• Task material
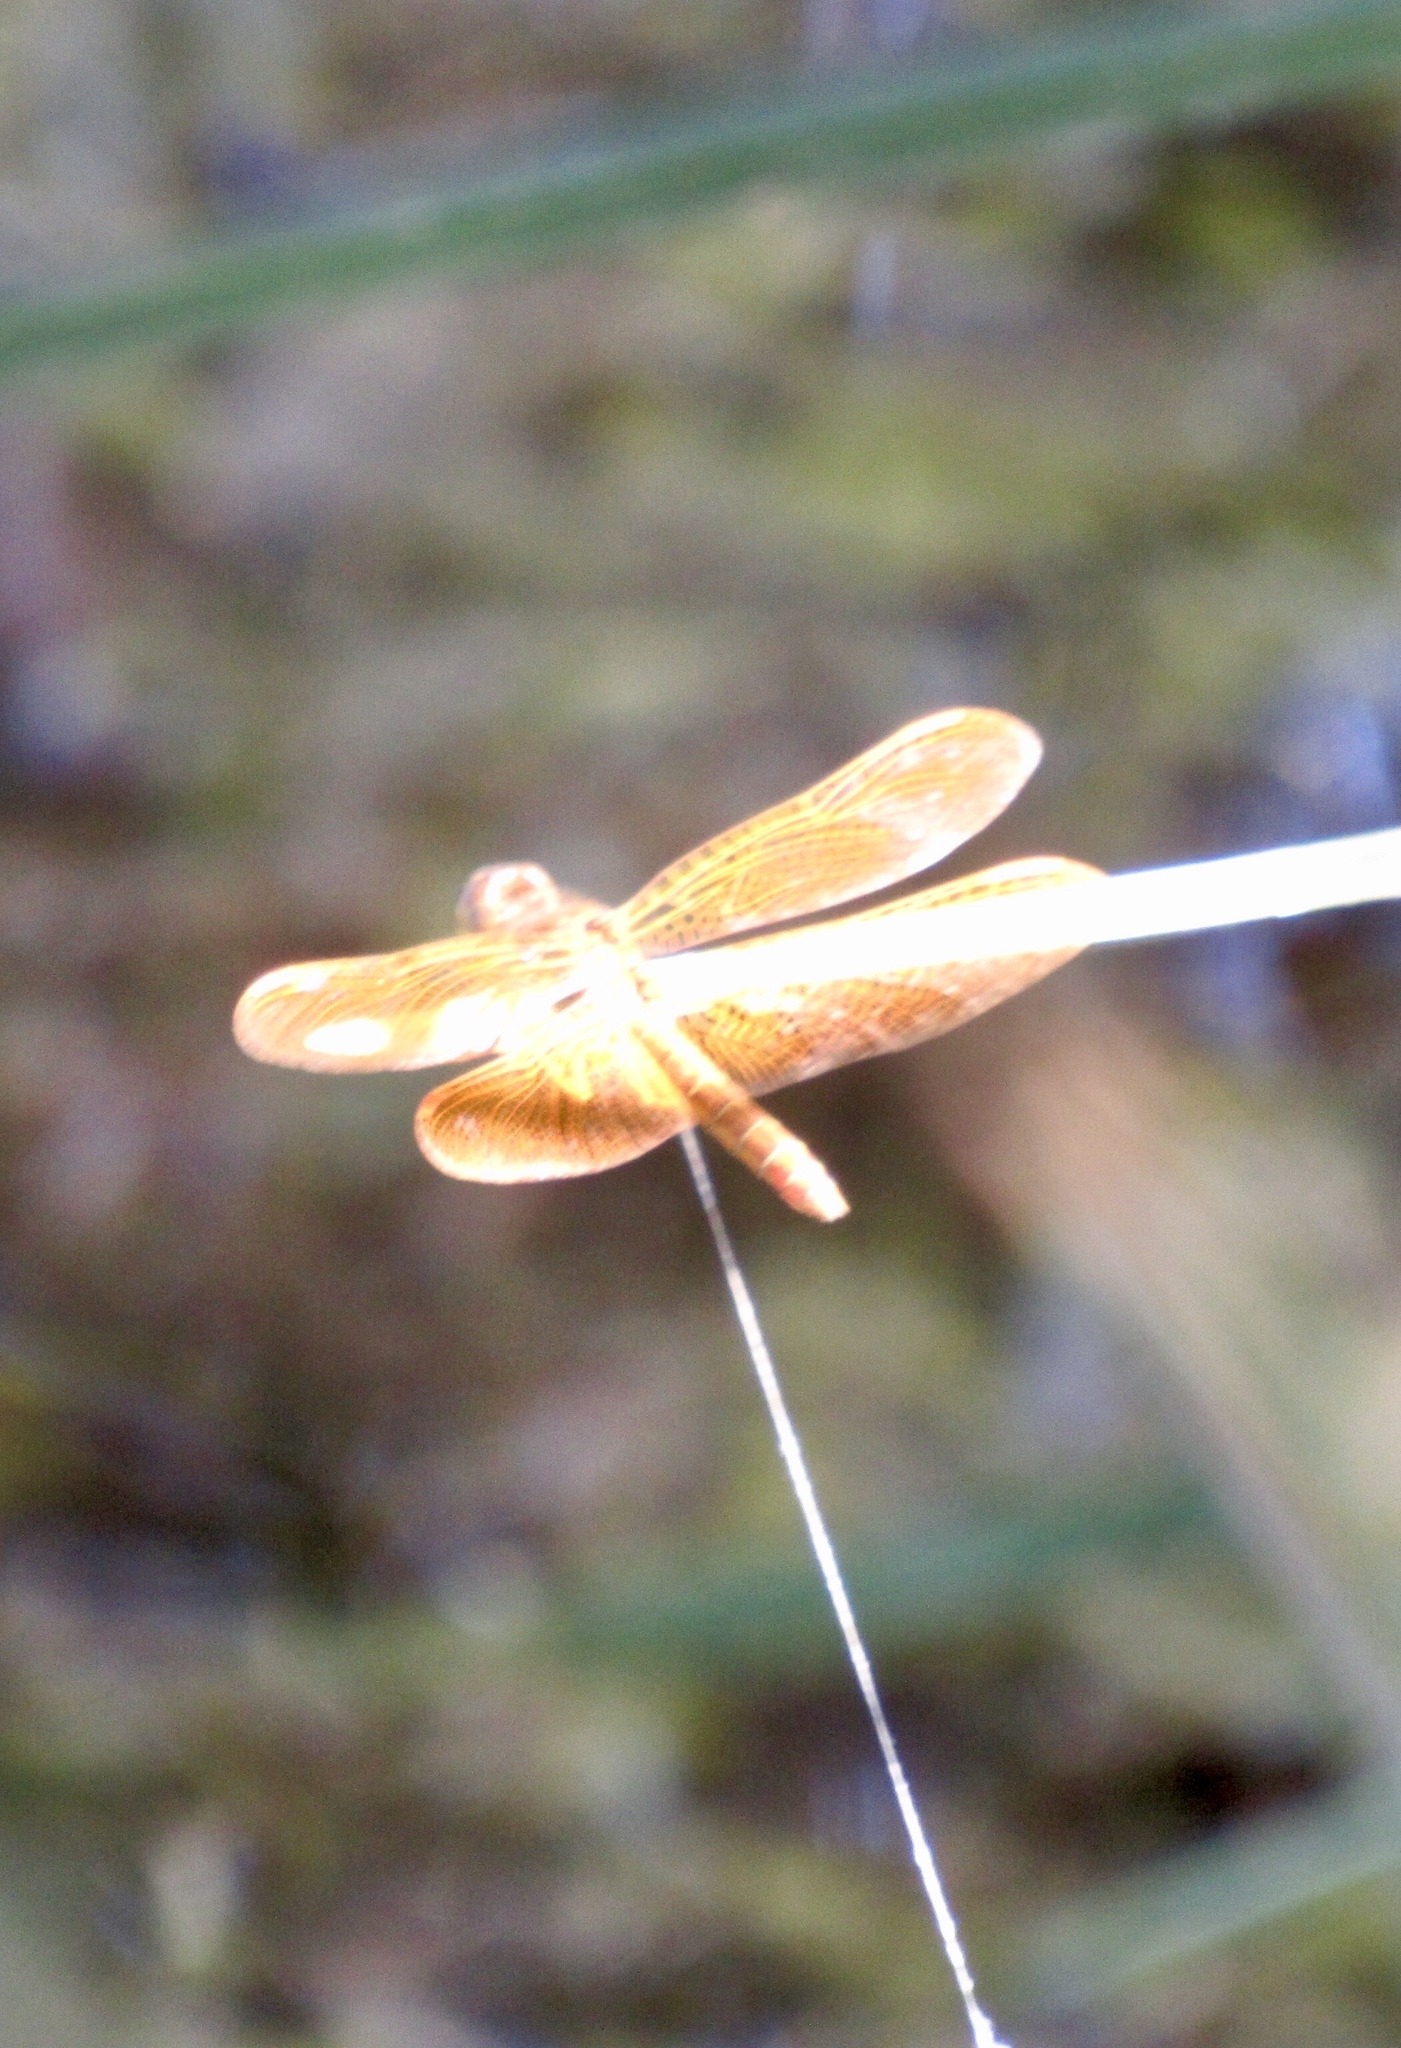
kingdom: Animalia
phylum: Arthropoda
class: Insecta
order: Odonata
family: Libellulidae
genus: Perithemis
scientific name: Perithemis intensa
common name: Mexican amberwing
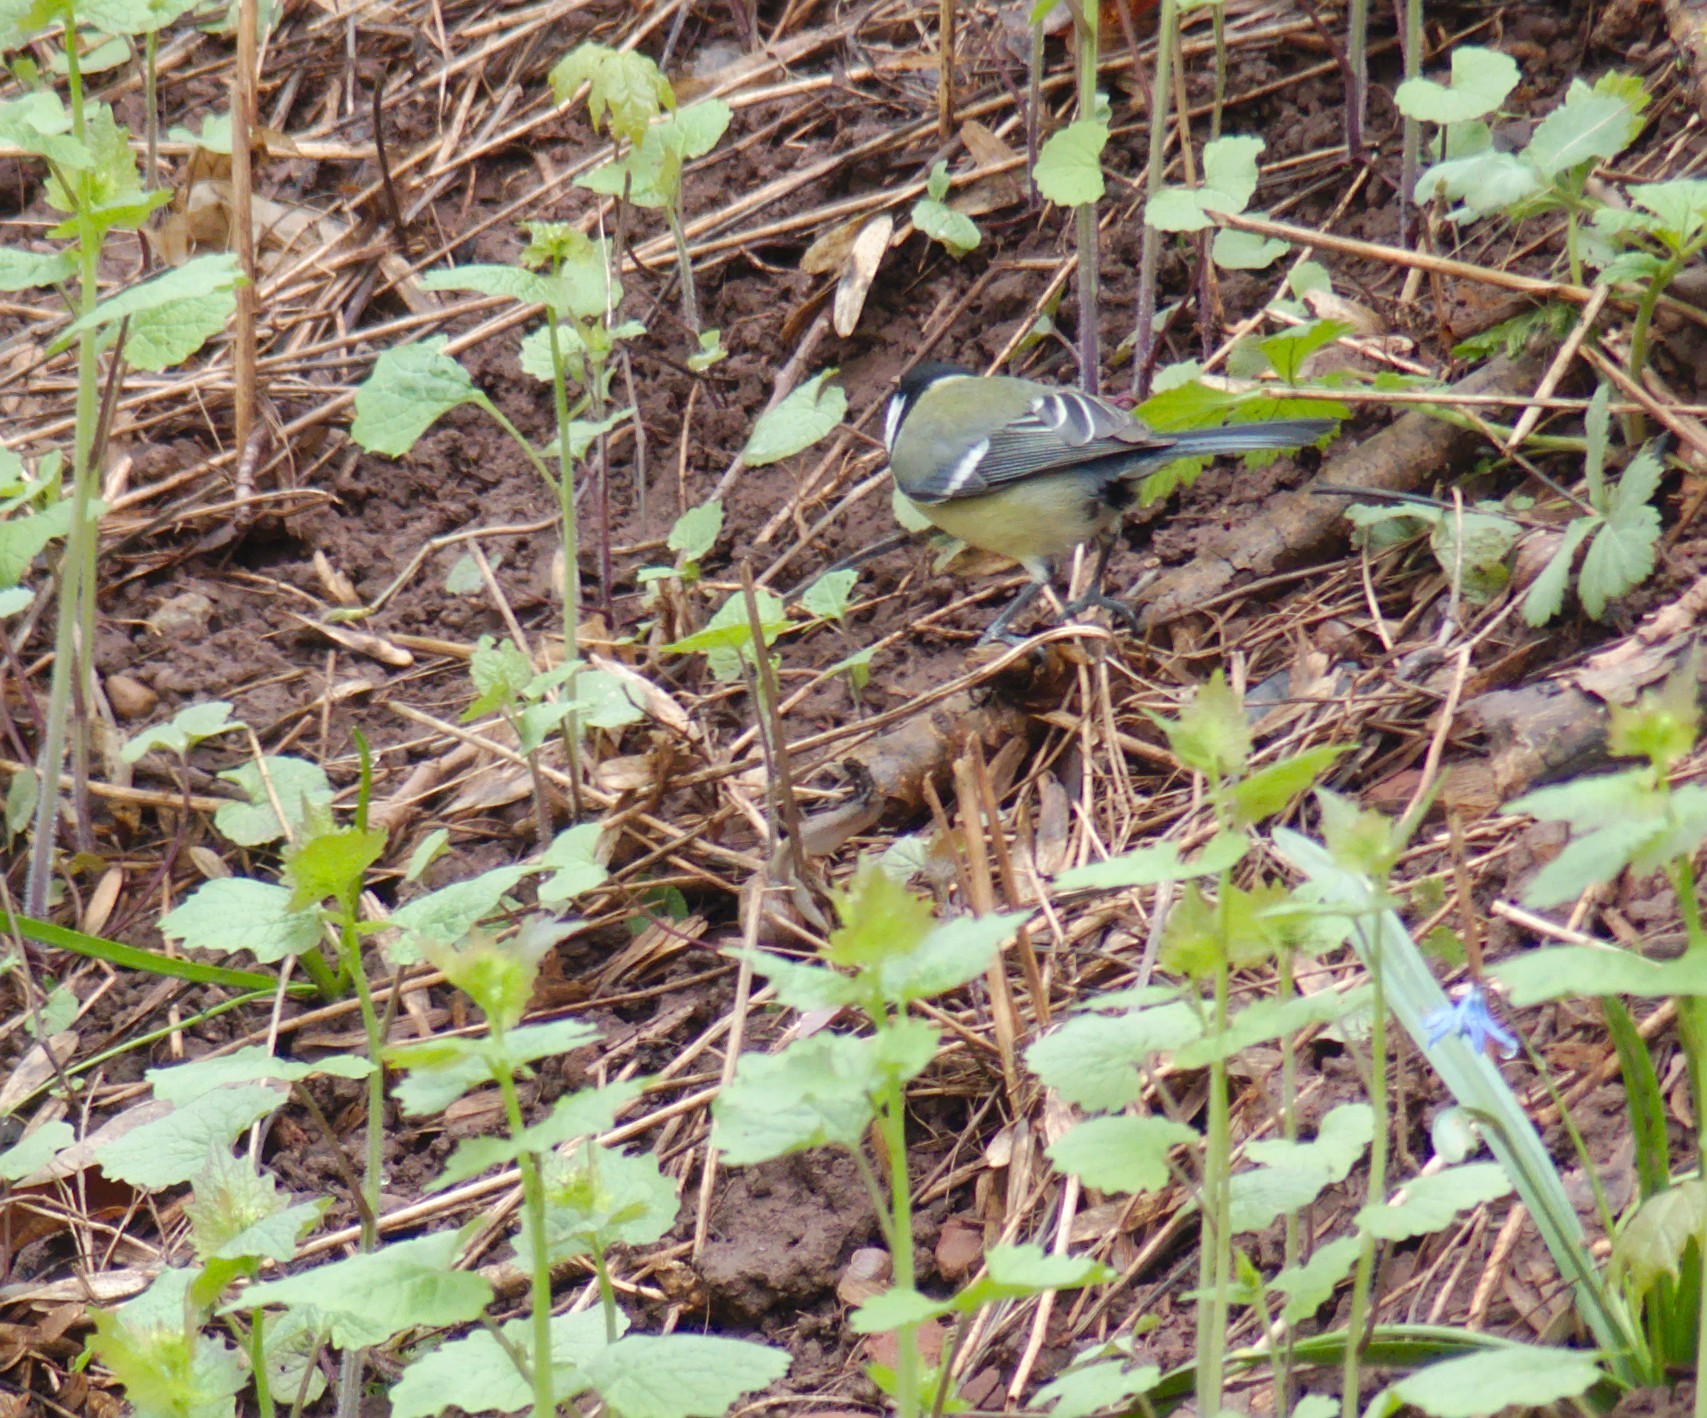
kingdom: Animalia
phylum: Chordata
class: Aves
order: Passeriformes
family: Paridae
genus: Parus
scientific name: Parus major
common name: Great tit
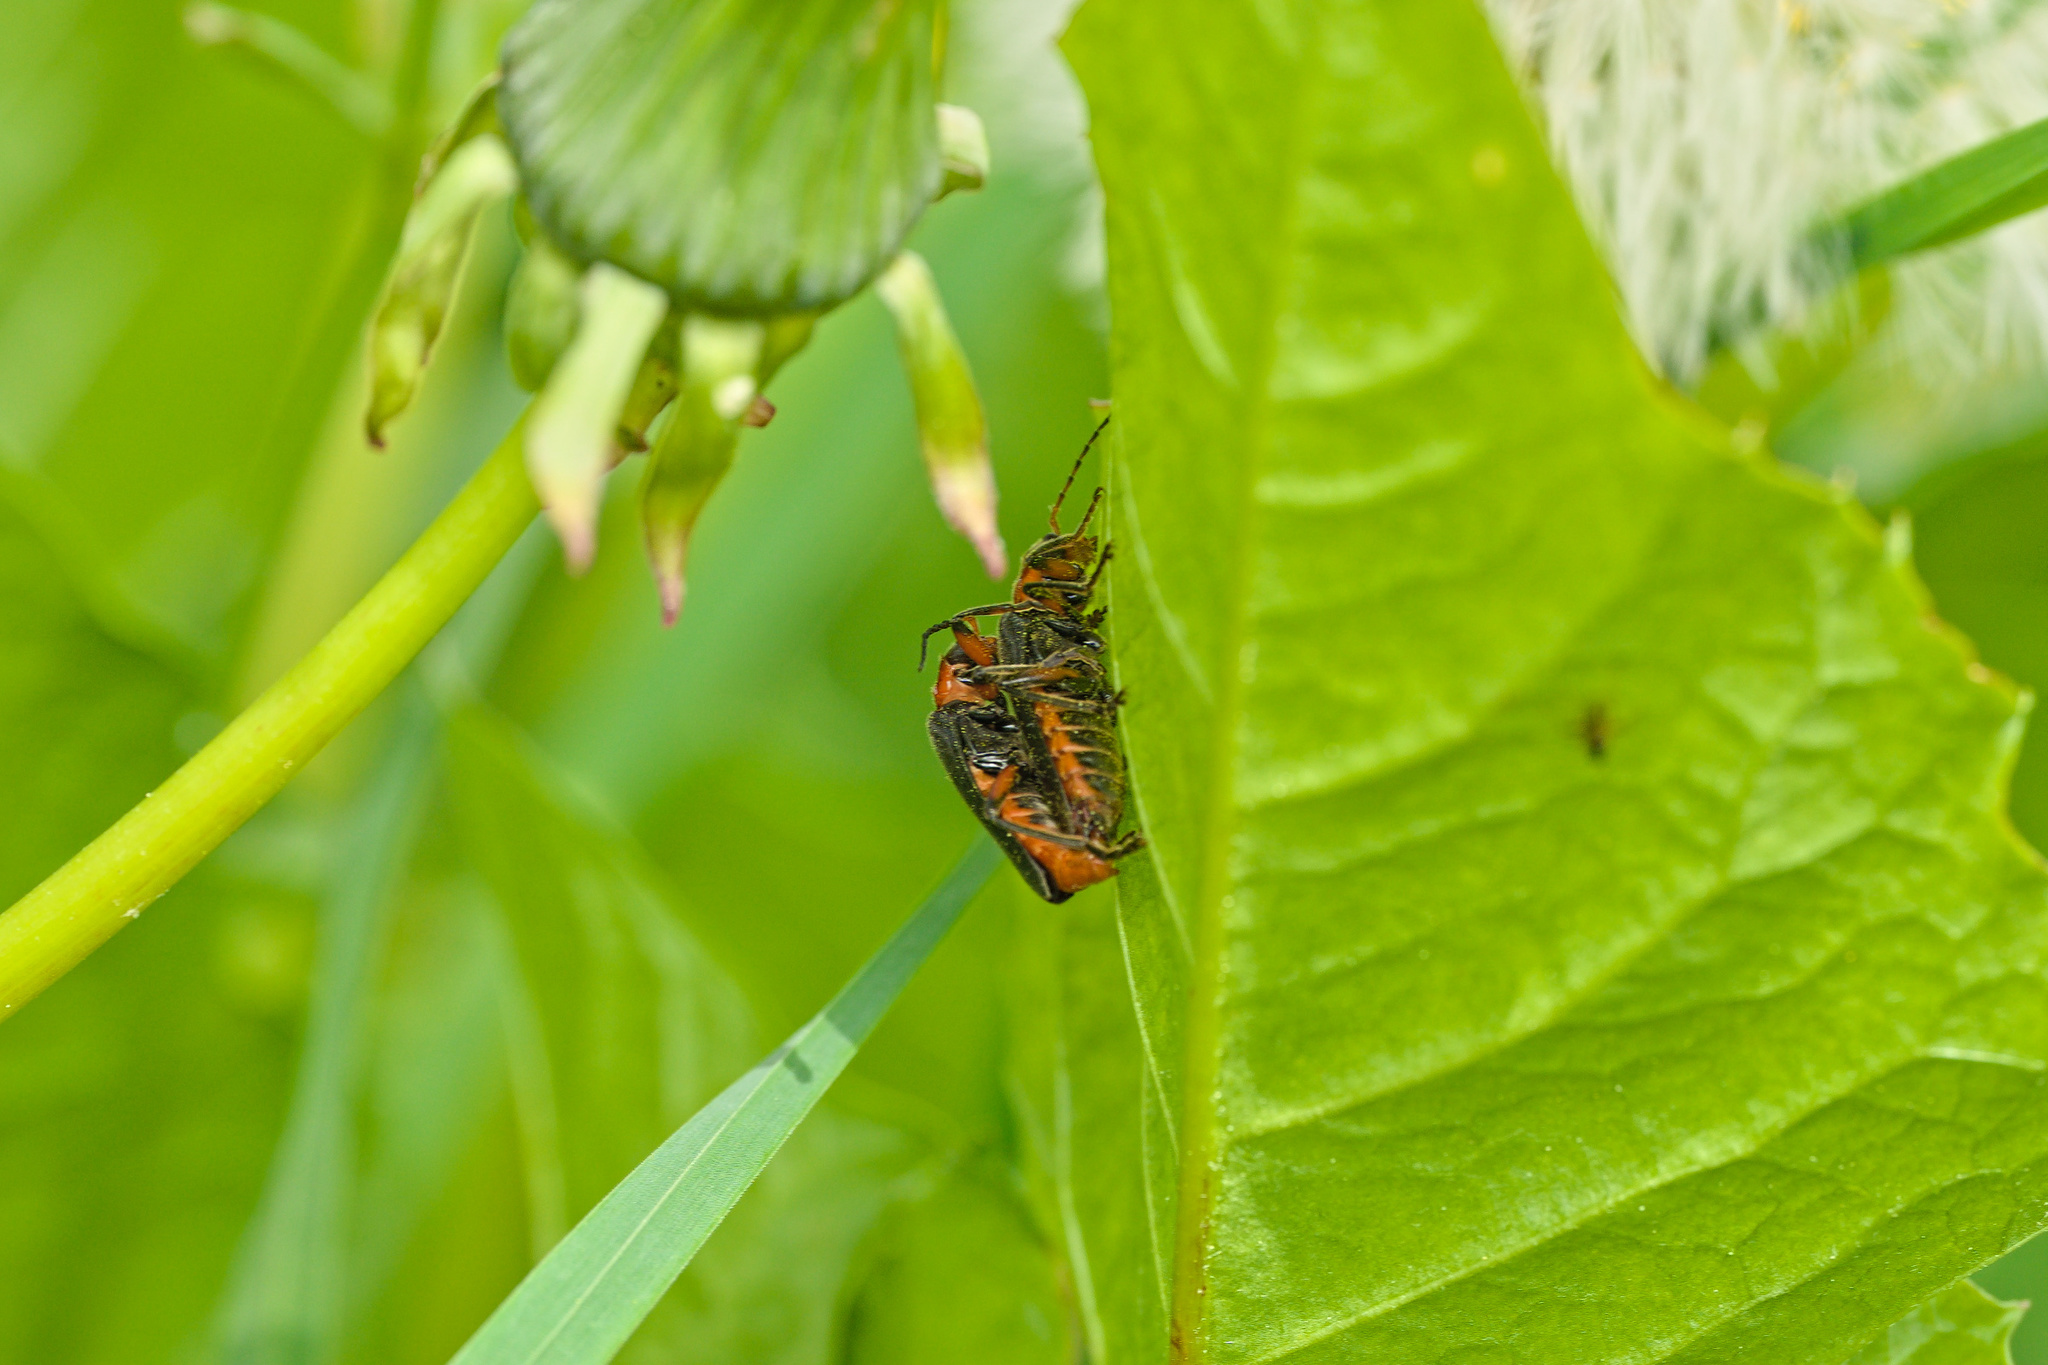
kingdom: Animalia
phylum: Arthropoda
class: Insecta
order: Coleoptera
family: Cantharidae
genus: Cantharis
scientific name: Cantharis rustica
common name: Soldier beetle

• What is required
Could you write out the lines of all the records above again, substituting "vernacular name" for "common name" everywhere and leaving everything else unchanged? Leave out the pictures.

• Result of this exercise
kingdom: Animalia
phylum: Arthropoda
class: Insecta
order: Odonata
family: Libellulidae
genus: Perithemis
scientific name: Perithemis intensa
vernacular name: Mexican amberwing
kingdom: Animalia
phylum: Chordata
class: Aves
order: Passeriformes
family: Paridae
genus: Parus
scientific name: Parus major
vernacular name: Great tit
kingdom: Animalia
phylum: Arthropoda
class: Insecta
order: Coleoptera
family: Cantharidae
genus: Cantharis
scientific name: Cantharis rustica
vernacular name: Soldier beetle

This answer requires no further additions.